YEREVAN (A.W.)—This past weekend, a group of around 100 citizens from the grassroots initiative Չէ՛ք անցկացնի/No Pasaran (a term which, in English, translates to “You will not pass”) marched on Yerevan’s main streets to protest President Serge Sarkisian’s possible nomination to the role of prime minister.
Transitioning to the role of prime minister would ensure Sarkisian’s continued leadership of the country, since the constitutional changes his party spearheaded in 2015 have allocated major governing authorities to parliament (i.e. the prime minister), rather than the president (as it has been since the constitution was formed). The “No Pasaran” activists foreshadowed this possibility back in 2015, and the group was formed initially to compel citizens to vote “no” to the constitutional changes. When the referendum was passed, the group raised concerns for the numerous cases of election frauds during the referendum.

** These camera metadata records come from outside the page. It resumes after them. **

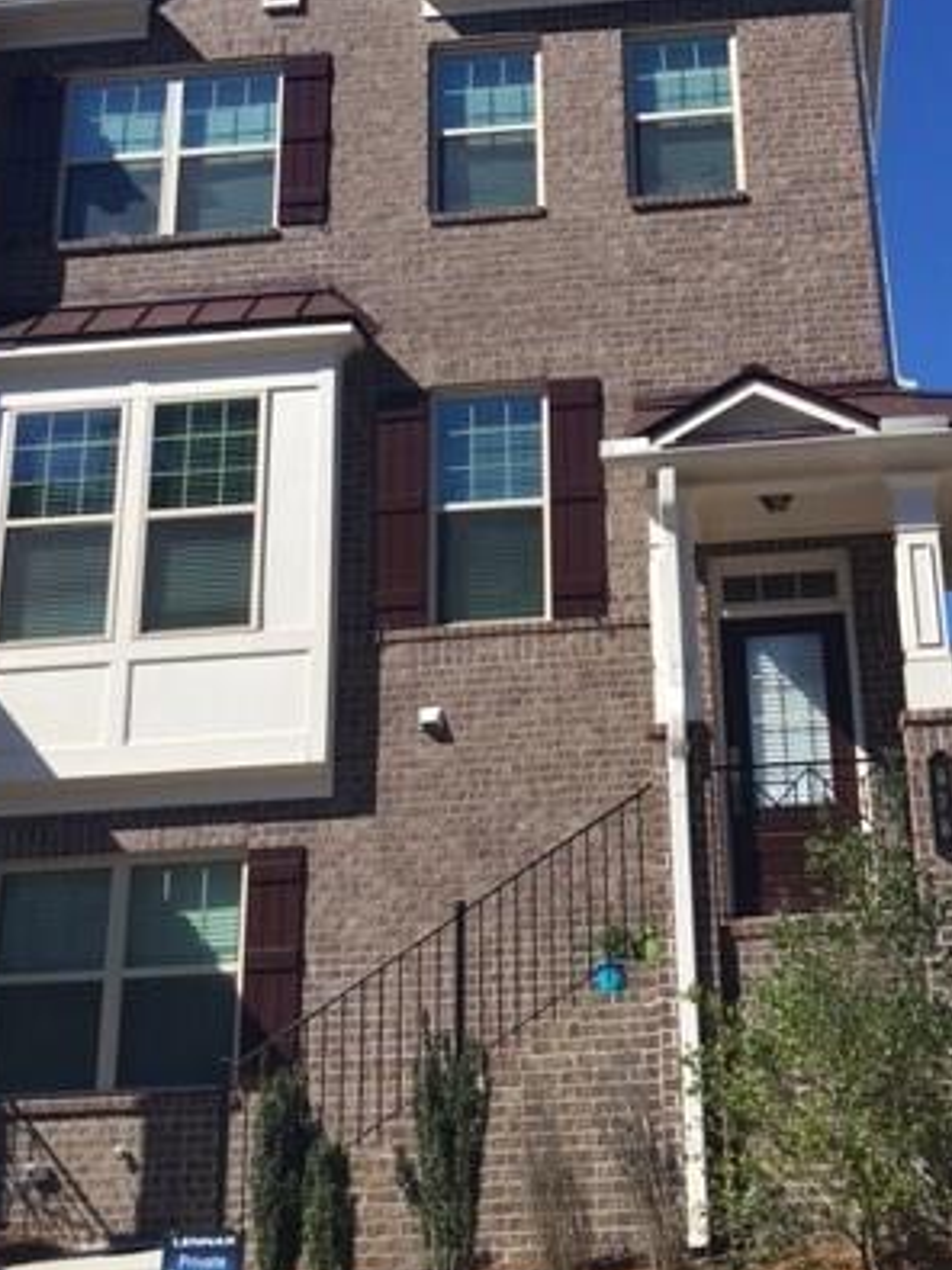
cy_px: 437
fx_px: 1724
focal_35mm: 47
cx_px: 675
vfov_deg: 40.0
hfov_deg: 30.5
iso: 25
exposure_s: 1/1832
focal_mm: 4.15
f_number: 2.2
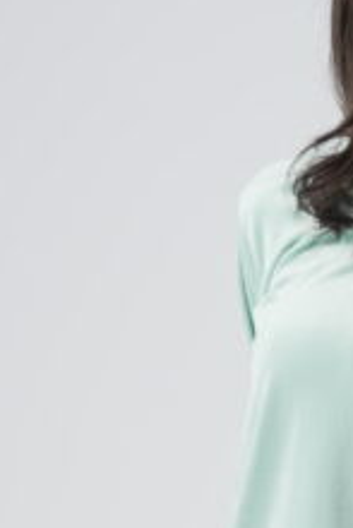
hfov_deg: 3.5
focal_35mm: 395
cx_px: 346
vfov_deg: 5.2
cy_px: 754
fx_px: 5800
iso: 100
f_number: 4.5
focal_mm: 85
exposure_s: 1/160
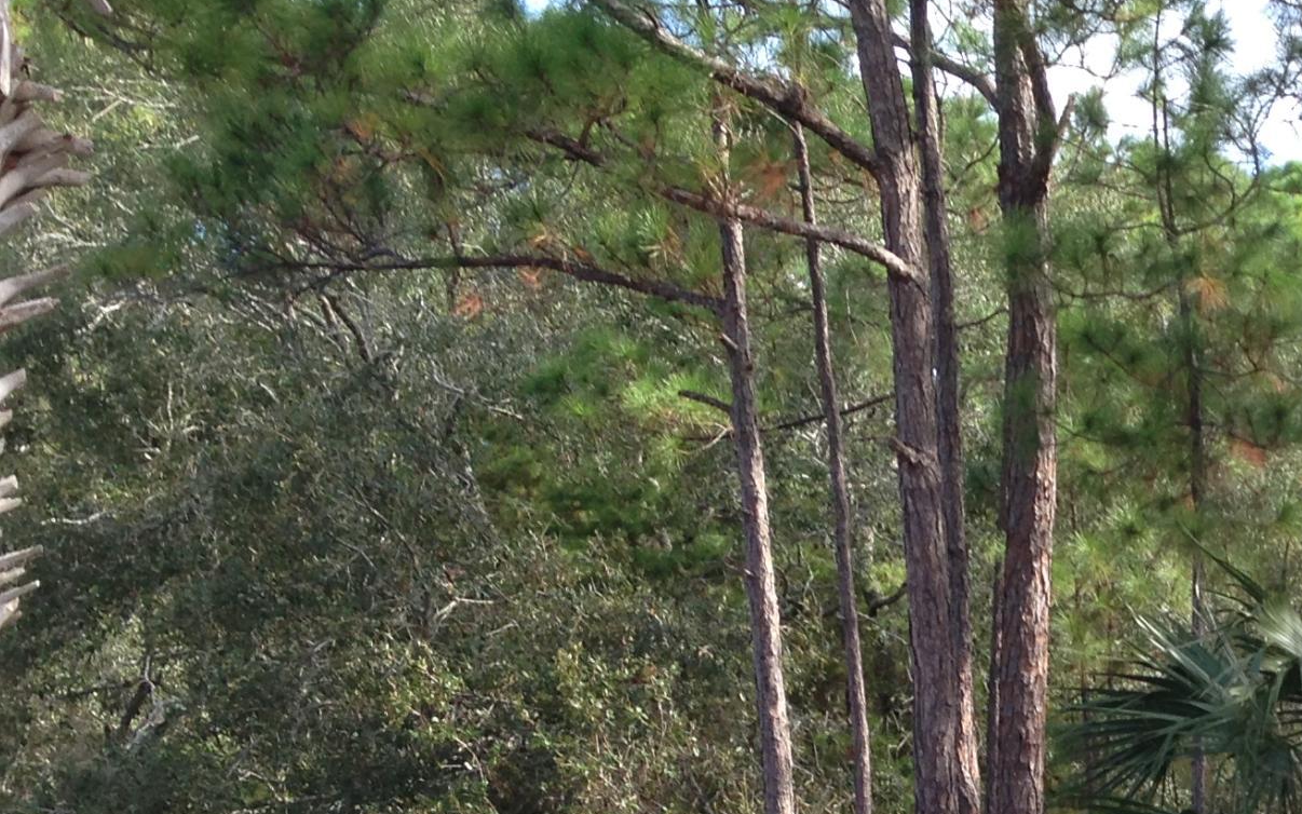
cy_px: 879
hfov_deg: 22.8
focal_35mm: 87
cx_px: 1342
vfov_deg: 14.7
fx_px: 3087
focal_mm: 4.12
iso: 50
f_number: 2.4
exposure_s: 1/261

Davit Sanasaryan, one of the organizers, mentioned in his speech he gave during the march that they were marching against the president, and cited that in the last 10 years, Sarkisian’s regime has pushed approximately 400,000 citizens out of the country (by means of emigration); poverty has increased; and the foreign debt has escalated by $5 billion (USD). He called upon citizens to stand up to “false promises.” The protesters’ main slogan was a hashtag, #մերժիրսերժին (in English, “Reject Serge”), and many carried signs bearing satirical political cartoons by local alternative news site, Medialab.am.
The march reflected the discontent of certain segments of the population over the past months, which reached its peak after the vice president of the National Assembly, Eduard Sharmazanov, announced that President Sarkisian would consider the prime minister role—not out of personal wishes, but out of duty to the state (though this announcement in direct contradiction to the promise the president made in 2014 that he would pursue the prime minister role).
According to Tert.am, Sharmazanov compared the situation with the case of Winston Churchill or Charle de Gaulle, two political figures who also had made public promises, but “due to events, developments, and other situations, took steps years later that may have contradicted their words.” Sharmanazov also mentioned that President Sarkisian’s announcement about not becoming the prime minister or president in the future was made in different circumstances than the country is in now.
During the march, organizers announced that they had already began planning the next one, which is currently slated for April 9.